--- What the task asks ---
After dropping the pictures, give again exactly the lines of the data from its first line through the line with "else device21<=1;", which is included as well.

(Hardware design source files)
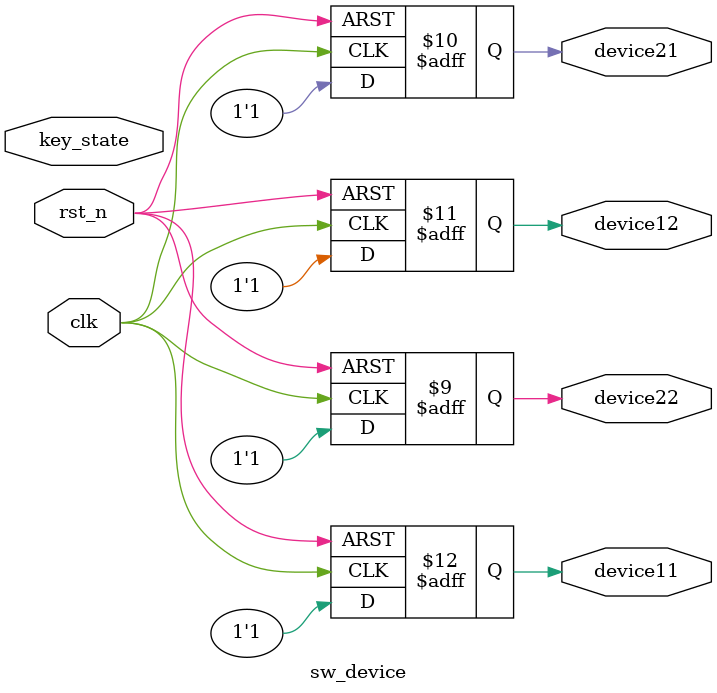
<source format=v>
module sw_device(
    input           clk             ,
    input           rst_n           ,
    input           key_state       ,
    output   reg    device11        ,
    output   reg    device12        ,
    output   reg    device21        ,
    output   reg    device22        
);

always @(posedge clk or negedge rst_n)begin
    if(!rst_n) device11<=0;
    else device11<=1;
end

always @(posedge clk or negedge rst_n)begin
    if(!rst_n) device12<=0;
    else device12<=1;
end

always @(posedge clk or negedge rst_n)begin
    if(!rst_n) device21<=0;
    else device21<=1;
end 

always @(posedge clk or negedge rst_n)begin
    if(!rst_n) device22<=0;
    else device22<=1;
end

endmodule 

</source>
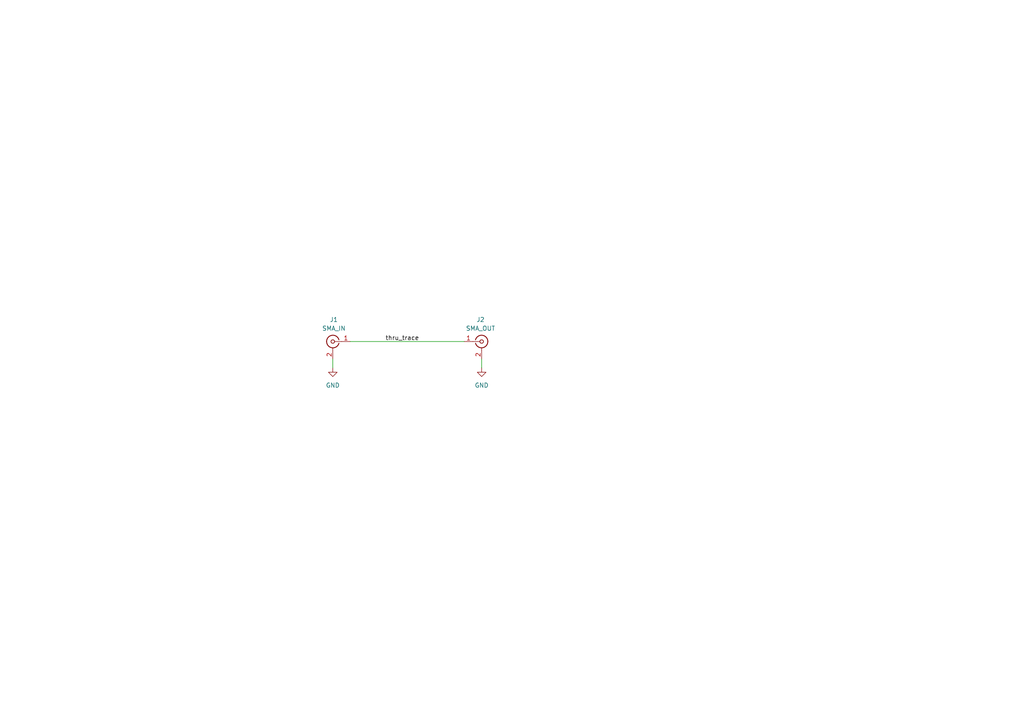
<source format=kicad_sch>
(kicad_sch
	(version 20231120)
	(generator "eeschema")
	(generator_version "8.0")
	(uuid "69fb604b-c385-43bc-8ad8-2f50fc307b6d")
	(paper "A4")
	(title_block
		(title "Bald Probe Test Fixtures")
		(rev "1")
		(company "@baldengineer")
	)
	
	(wire
		(pts
			(xy 101.6 99.06) (xy 134.62 99.06)
		)
		(stroke
			(width 0)
			(type default)
		)
		(uuid "7e5a44ba-7b99-488c-80b6-93d234d3100f")
	)
	(wire
		(pts
			(xy 139.7 104.14) (xy 139.7 106.68)
		)
		(stroke
			(width 0)
			(type default)
		)
		(uuid "ced495bb-8ac0-4a3f-a401-f9393c36628b")
	)
	(wire
		(pts
			(xy 96.52 104.14) (xy 96.52 106.68)
		)
		(stroke
			(width 0)
			(type default)
		)
		(uuid "f6ba2208-9738-47f2-a711-a6cd4d860d92")
	)
	(label "thru_trace"
		(at 111.76 99.06 0)
		(fields_autoplaced yes)
		(effects
			(font
				(size 1.27 1.27)
			)
			(justify left bottom)
		)
		(uuid "7c3aac7a-2f50-4a30-92aa-2b36cd24ad7e")
	)
	(symbol
		(lib_id "Connector:Conn_Coaxial")
		(at 139.7 99.06 0)
		(unit 1)
		(exclude_from_sim no)
		(in_bom yes)
		(on_board yes)
		(dnp no)
		(uuid "1dc34db9-c6f8-45fa-9998-ab607f50dbb9")
		(property "Reference" "J2"
			(at 139.3826 92.71 0)
			(effects
				(font
					(size 1.27 1.27)
				)
			)
		)
		(property "Value" "SMA_OUT"
			(at 139.3826 95.25 0)
			(effects
				(font
					(size 1.27 1.27)
				)
			)
		)
		(property "Footprint" "Connector_Coaxial:SMA_Molex_73251-1153_EdgeMount_Horizontal"
			(at 139.7 99.06 0)
			(effects
				(font
					(size 1.27 1.27)
				)
				(hide yes)
			)
		)
		(property "Datasheet" "~"
			(at 139.7 99.06 0)
			(effects
				(font
					(size 1.27 1.27)
				)
				(hide yes)
			)
		)
		(property "Description" "coaxial connector (BNC, SMA, SMB, SMC, Cinch/RCA, LEMO, ...)"
			(at 139.7 99.06 0)
			(effects
				(font
					(size 1.27 1.27)
				)
				(hide yes)
			)
		)
		(pin "1"
			(uuid "50b8549a-f603-43f2-91ac-2b3e8c7ee6f5")
		)
		(pin "2"
			(uuid "5b00660c-f37c-4558-b812-a3ea05434c42")
		)
		(instances
			(project "Bald Probe Test Fixture rev1"
				(path "/69fb604b-c385-43bc-8ad8-2f50fc307b6d"
					(reference "J2")
					(unit 1)
				)
			)
		)
	)
	(symbol
		(lib_id "Connector:Conn_Coaxial")
		(at 96.52 99.06 0)
		(mirror y)
		(unit 1)
		(exclude_from_sim no)
		(in_bom yes)
		(on_board yes)
		(dnp no)
		(fields_autoplaced yes)
		(uuid "41eea758-9720-4b25-8513-d9837e5878fd")
		(property "Reference" "J1"
			(at 96.8374 92.71 0)
			(effects
				(font
					(size 1.27 1.27)
				)
			)
		)
		(property "Value" "SMA_IN"
			(at 96.8374 95.25 0)
			(effects
				(font
					(size 1.27 1.27)
				)
			)
		)
		(property "Footprint" "Connector_Coaxial:SMA_Molex_73251-1153_EdgeMount_Horizontal"
			(at 96.52 99.06 0)
			(effects
				(font
					(size 1.27 1.27)
				)
				(hide yes)
			)
		)
		(property "Datasheet" "~"
			(at 96.52 99.06 0)
			(effects
				(font
					(size 1.27 1.27)
				)
				(hide yes)
			)
		)
		(property "Description" "coaxial connector (BNC, SMA, SMB, SMC, Cinch/RCA, LEMO, ...)"
			(at 96.52 99.06 0)
			(effects
				(font
					(size 1.27 1.27)
				)
				(hide yes)
			)
		)
		(pin "1"
			(uuid "340b8d6c-81b0-4b39-bb94-4de89612a57b")
		)
		(pin "2"
			(uuid "6a9a5cac-514b-4611-9c88-7c54c90f6041")
		)
		(instances
			(project ""
				(path "/69fb604b-c385-43bc-8ad8-2f50fc307b6d"
					(reference "J1")
					(unit 1)
				)
			)
		)
	)
	(symbol
		(lib_id "power:GND")
		(at 96.52 106.68 0)
		(unit 1)
		(exclude_from_sim no)
		(in_bom yes)
		(on_board yes)
		(dnp no)
		(fields_autoplaced yes)
		(uuid "ca3e7633-5726-4a0f-8032-2d6fe9e85e66")
		(property "Reference" "#PWR01"
			(at 96.52 113.03 0)
			(effects
				(font
					(size 1.27 1.27)
				)
				(hide yes)
			)
		)
		(property "Value" "GND"
			(at 96.52 111.76 0)
			(effects
				(font
					(size 1.27 1.27)
				)
			)
		)
		(property "Footprint" ""
			(at 96.52 106.68 0)
			(effects
				(font
					(size 1.27 1.27)
				)
				(hide yes)
			)
		)
		(property "Datasheet" ""
			(at 96.52 106.68 0)
			(effects
				(font
					(size 1.27 1.27)
				)
				(hide yes)
			)
		)
		(property "Description" "Power symbol creates a global label with name \"GND\" , ground"
			(at 96.52 106.68 0)
			(effects
				(font
					(size 1.27 1.27)
				)
				(hide yes)
			)
		)
		(pin "1"
			(uuid "431839c0-6c08-497d-8c6d-6aa6a087cca8")
		)
		(instances
			(project ""
				(path "/69fb604b-c385-43bc-8ad8-2f50fc307b6d"
					(reference "#PWR01")
					(unit 1)
				)
			)
		)
	)
	(symbol
		(lib_id "power:GND")
		(at 139.7 106.68 0)
		(unit 1)
		(exclude_from_sim no)
		(in_bom yes)
		(on_board yes)
		(dnp no)
		(fields_autoplaced yes)
		(uuid "fd742337-ca86-4e28-abb8-523c8902cf40")
		(property "Reference" "#PWR02"
			(at 139.7 113.03 0)
			(effects
				(font
					(size 1.27 1.27)
				)
				(hide yes)
			)
		)
		(property "Value" "GND"
			(at 139.7 111.76 0)
			(effects
				(font
					(size 1.27 1.27)
				)
			)
		)
		(property "Footprint" ""
			(at 139.7 106.68 0)
			(effects
				(font
					(size 1.27 1.27)
				)
				(hide yes)
			)
		)
		(property "Datasheet" ""
			(at 139.7 106.68 0)
			(effects
				(font
					(size 1.27 1.27)
				)
				(hide yes)
			)
		)
		(property "Description" "Power symbol creates a global label with name \"GND\" , ground"
			(at 139.7 106.68 0)
			(effects
				(font
					(size 1.27 1.27)
				)
				(hide yes)
			)
		)
		(pin "1"
			(uuid "6824fca5-f507-4714-add5-1e47978281b5")
		)
		(instances
			(project "Bald Probe Test Fixture rev1"
				(path "/69fb604b-c385-43bc-8ad8-2f50fc307b6d"
					(reference "#PWR02")
					(unit 1)
				)
			)
		)
	)
	(sheet_instances
		(path "/"
			(page "1")
		)
	)
)

</source>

--- Response to this task ---
<source format=v>
module sw_device(
    input           clk             ,
    input           rst_n           ,
    input           key_state       ,
    output   reg    device11        ,
    output   reg    device12        ,
    output   reg    device21        ,
    output   reg    device22        
);

always @(posedge clk or negedge rst_n)begin
    if(!rst_n) device11<=0;
    else device11<=1;
end

always @(posedge clk or negedge rst_n)begin
    if(!rst_n) device12<=0;
    else device12<=1;
end

always @(posedge clk or negedge rst_n)begin
    if(!rst_n) device21<=0;
    else device21<=1;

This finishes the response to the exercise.